Just a month ago we were talking about the shady things Amazon.com does to use its 60% of the ebook market muscle to make smaller publishers lower prices against their better judgement. We were also talking about how the US Department of Justice had announced that it would be investigating six of Amazon’s competitors in ebook publishing (Apple, Simon and Schuster, Hachette Book Group, the Penguin Group, Macmillan, and HarperCollins) for colluding to set prices in the ebook market. Well, it only took about a month for the DoJ to announce that they had indeed found, in their opinion, enough evidence to prove that the six were trying to fix prices. And it took less than a day for Amazon.com to, seemingly coincidentally, announce plans to push down pricing on its ebooks, from $15 to $10 in some cases.
Needless to say, this is making everybody but Amazon nervous. From the New York Times:
Amazon, which already controls about 60 percent of the e-book market, can take a loss on every book it sells to gain market share for its Kindle devices. When it has enough competitive advantage, it can dictate its own terms, something publishers say is beginning to happen.
The online retailer declined to comment Wednesday beyond its statement about lowering prices.
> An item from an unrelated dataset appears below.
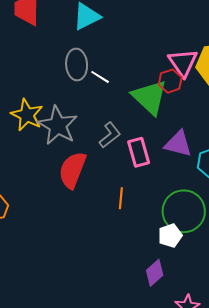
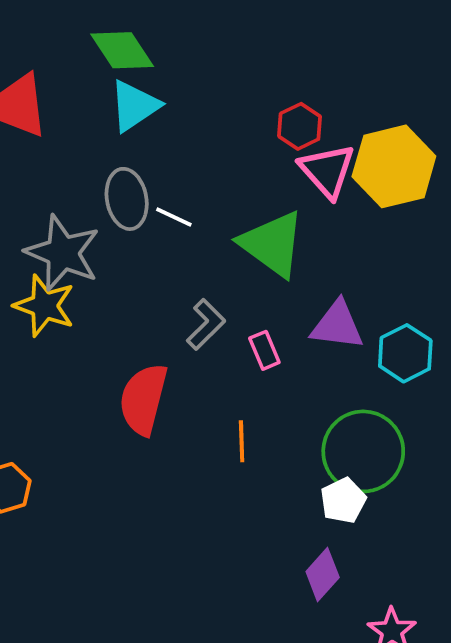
red hexagon: (170, 81) -> (300, 126), moved
gray star: (58, 125) -> (63, 253), moved
pink rectangle: (139, 152) -> (264, 350), size x0.7

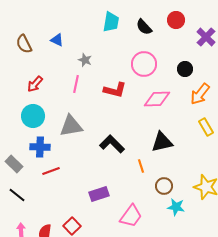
Asked last month if Amazon had been talking to the Justice Department about the investigation — a matter of intense speculation in the publishing industry — a spokesman, Craig Berman, said, “I can’t comment.”
The DoJ’s case against the six retailers, begins with Apple’s original rules for publishing on their iBooks platform: that anyone who publishes there cannot publish for other eReader formats at a price lower than what is charged on Apple’s devices, where Apple takes 30% of the cut. Half of the companies involved, HarperCollins, Hachette, and Simon & Schuster, have settled with the Department of Justice already, with Apple, Penguin, and Macmillan staying in for the long haul.
Of course, it’s all bad for sellers of actual books. If the six retailers were working in concert to raise prices in violation of law, that was actually good for them, lessening the competition for sales of their own books. If the six get split up under anti-trust law, the whole ebook market might have to lower prices in order to compete with Amazon, the two-thousand pound gorilla.